Clarkson[2] nous montre, d’après des témoignages authentiques, que le roi de Dahomey vend, quand il lui plaît, les habitants d’un de ses villages. Après avoir indiqué les cas ordinaires pour lesquels les nègres peuvent être vendus comme esclaves, il ajoute que, depuis la traite, on a inventé de nouveaux délits.
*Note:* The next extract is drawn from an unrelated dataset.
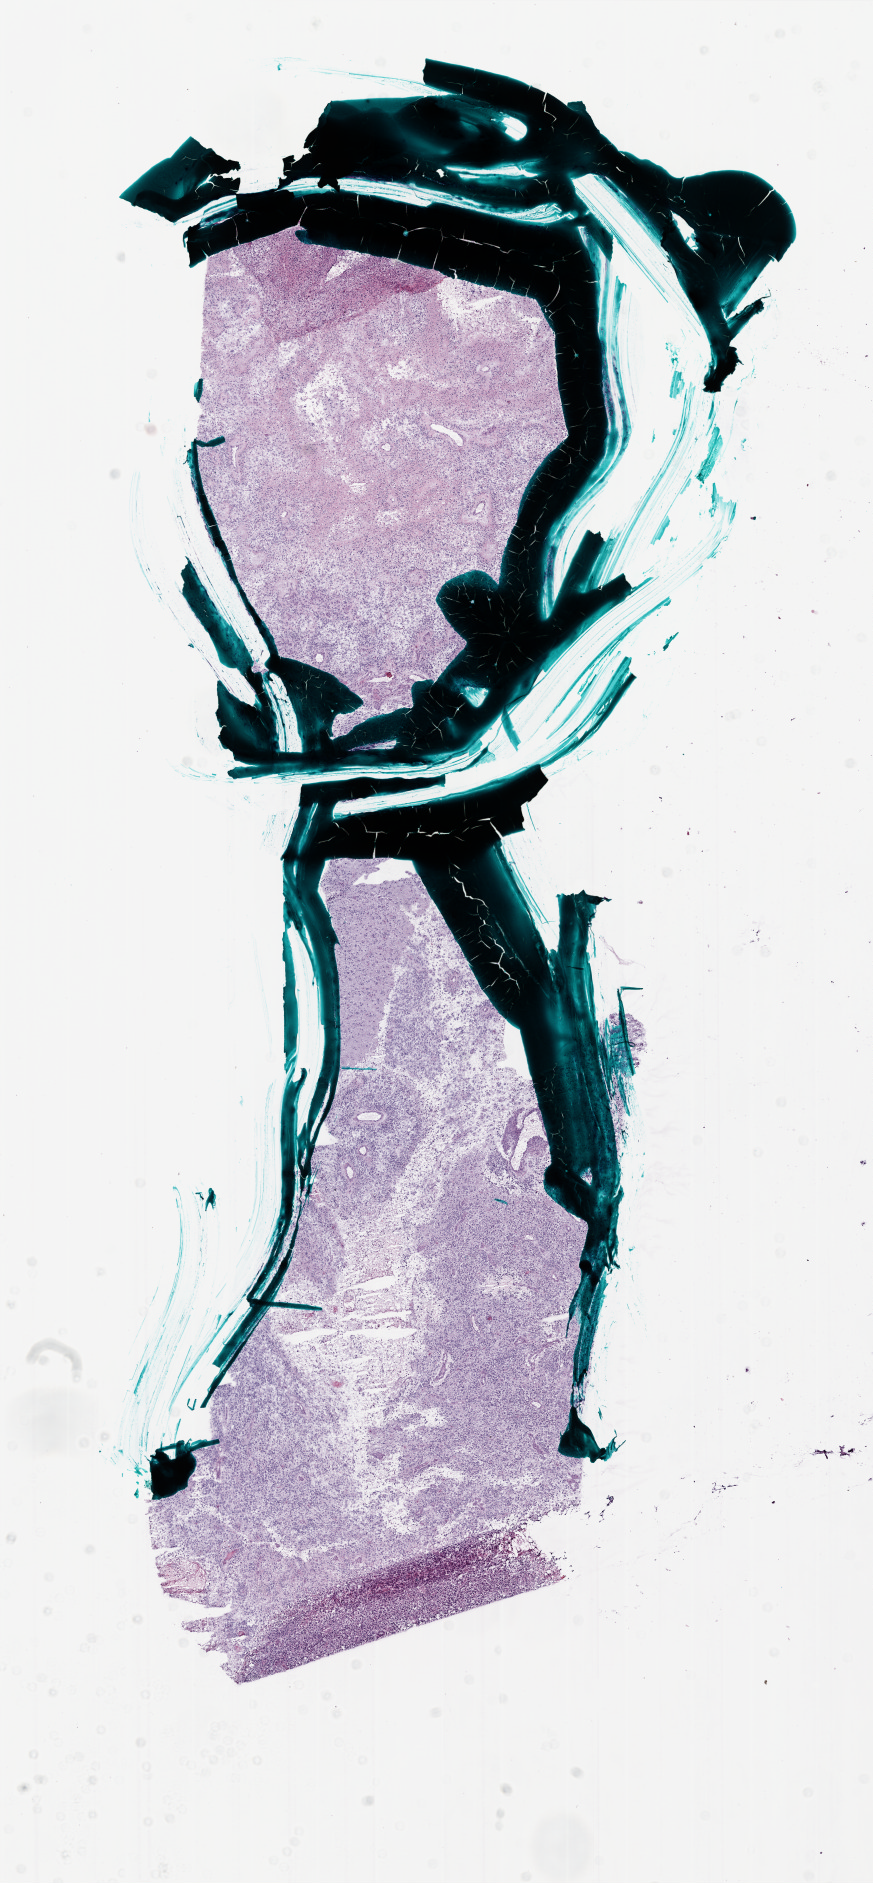
H&E-stained whole-slide image — shown as a low-resolution overview of the whole scanned area (about 7.0 x 15.1 mm, slide scanned at 20x), frozen section, primary tumour sample from the brain. Female, age 65 years at initial diagnosis. Pathologist review of this section (percent, as recorded): tumour cells 90%, tumour nuclei 100%.
Pathologic diagnosis: Glioblastoma.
C’est ainsi que certains rois entretiennent un grand nombre de concubines, les contraignent « de sortir et de chercher à séduire les jeunes gens qui, quand ils cèdent, sont dénoncés par la femme elle-même et deviennent alors esclaves du prince qui en fait sa propriété[3] ». Au rapport d’un négrier, qui fit le commerce d’esclaves pendant dix-huit ans[4], « les princes-nés exercent sur tout homme qui n’est pas leur égal le droit arbitraire de se saisir de sa personne et de le conduire en captivité. Ce droit, s’appelle en français de traite, poigner, et l’on nomme poignage l’action de saisir le nègre que l’on vend. » Barbot raconte[5] que, « sous le plus léger prétexte, sans égard pour le rang ni pour la profession, un roi fait vendre à son gré ses sujets ». Et il cite l’exemple d’un marabout vendu par l’alcade de Rufisque, sur ordre du damel, aux Français de Gorée. Les chances de la guerre firent également qu’il y eut aux Antilles des esclaves « qui étaient de grande qualité dans leur pays ».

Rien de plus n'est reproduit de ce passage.